Da un paio di settimane nel Paese infuria la polemica sulla possibilità di una uscita del Paese della UE senza un accordo, ossia uno scenario da no deal brexit . Per quanto questa inquietante prospettiva abbia aumentato fortemente lo stato di emotività collettivo, uno scenario del genere pare inverosimile e ha tutti i connotati di un espediente negoziale. In effetti, nella pratica, paiono tutti prendersela con calma. Il capo delle forze armate Nick Carter ha candidamente ammesso che non esistono allo stato piani di emergenza alle frontiere nel caso di forti perturbazioni nei rifornimenti alimentari e di medicinali causati da una uscita brusca dal mercato unico. Oltre i due terzi delle aziende britanniche non hanno attivato piani di contingenza nel caso di una paralisi di forniture. Come rilevava l’ultimo numero di The Economist , peraltro, una minaccia dalla parte del Governo per un no deal Brexit è controproducente per Londra. Il settimanale fa infatti notare con la metafora dell’acquisto di un’auto che rinunciare all’accordo lascia il compratore nella situazione iniziale non procurandogli alcun danno. Nel caso di Londra la mancanza di un accordo creerebbe un danno auto-inflitto enorme, come se uno decidesse di saltare da un aereo senza paracadute e poi cercasse di negoziare a mezz’aria per ottenerne uno.

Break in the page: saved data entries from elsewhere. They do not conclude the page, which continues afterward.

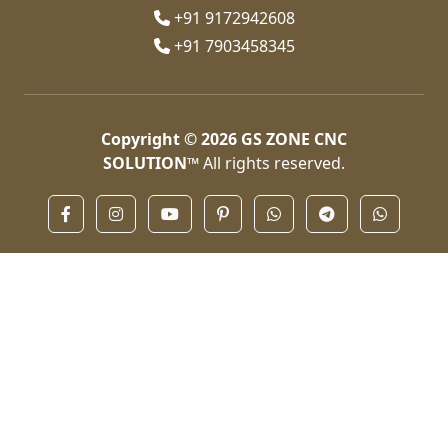
+91 9172942608
+91 7903458345
Copyright © 2026
GS ZONE CNC
SOLUTION™
All rights reserved.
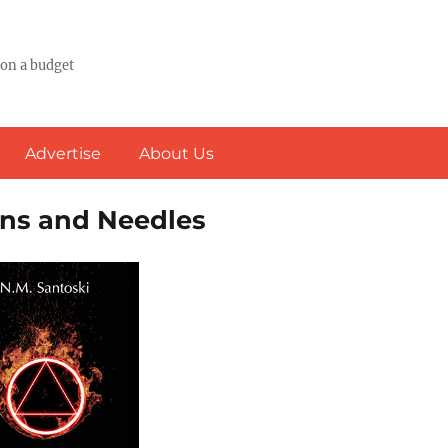
 on a budget
Advertise
About Us
ins and Needles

I sostenitori del no deal , tra cui molti Brexiters dicono che un divorzio brusco causerebbe danni anche alla UE e che Bruxelles ha interesse a giungere a miti consigli e fare concessioni a Londra. Purtroppo, stando agli ultimi calcoli del FMI una Brexit brusca causerebbe, da qui al 2030, un calo del 4% dell’economia britannica rispetto a oggi, di oltre il 3,5% di quella della vicina Irlanda e in varie misure, tra lo 0,25% (Italia|) e l’ 1% (Paesi Bassi), per gli altri Paesi UE, con una media ponderata dello 0,5%. Certo, una Brexit brusca è indesiderata da tutti, ma chi ci rimetterà di più è senz’altro il Regno Unito. Certo, anche il FMI secondo i Brexiters fa parte di quelle istituzioni elitarie e parruccone che seminano la paura e quindi non sono da ascoltare. Davanti ad argomenti del genere , che hanno come contro-argomentazione soltanto un ottimismo giulivo di un mondo che sorriderà al Regno Unito < permettendo al leone di ruggire ancora > come allegramente dichiara Boris Johnson, è difficile discutere. E lo “straniero” canadese (in possesso peraltro anche di un passaporto inglese, ndr) Mark Carney si trova inevitabilmente a fare da facile bersaglio. A suo onore va detto che non ha mai fatto mistero di dire in piena indipendenza quello che pensa sia giusto. Tanto più che ha messo in chiaro di volere accorciare il proprio mandato di due anni, al 2019, per tornarsene a casa propria. Se mai a fine marzo del 2019 Londra decidesse un brusco divorzio gettandosi dalle scogliere di Dover, Carney resterebbe il minimo indispensabile per il primo pronto soccorso. Ad altri l’onere di salvare il Paese. Lui aveva da tempo avvertito delle conseguenze.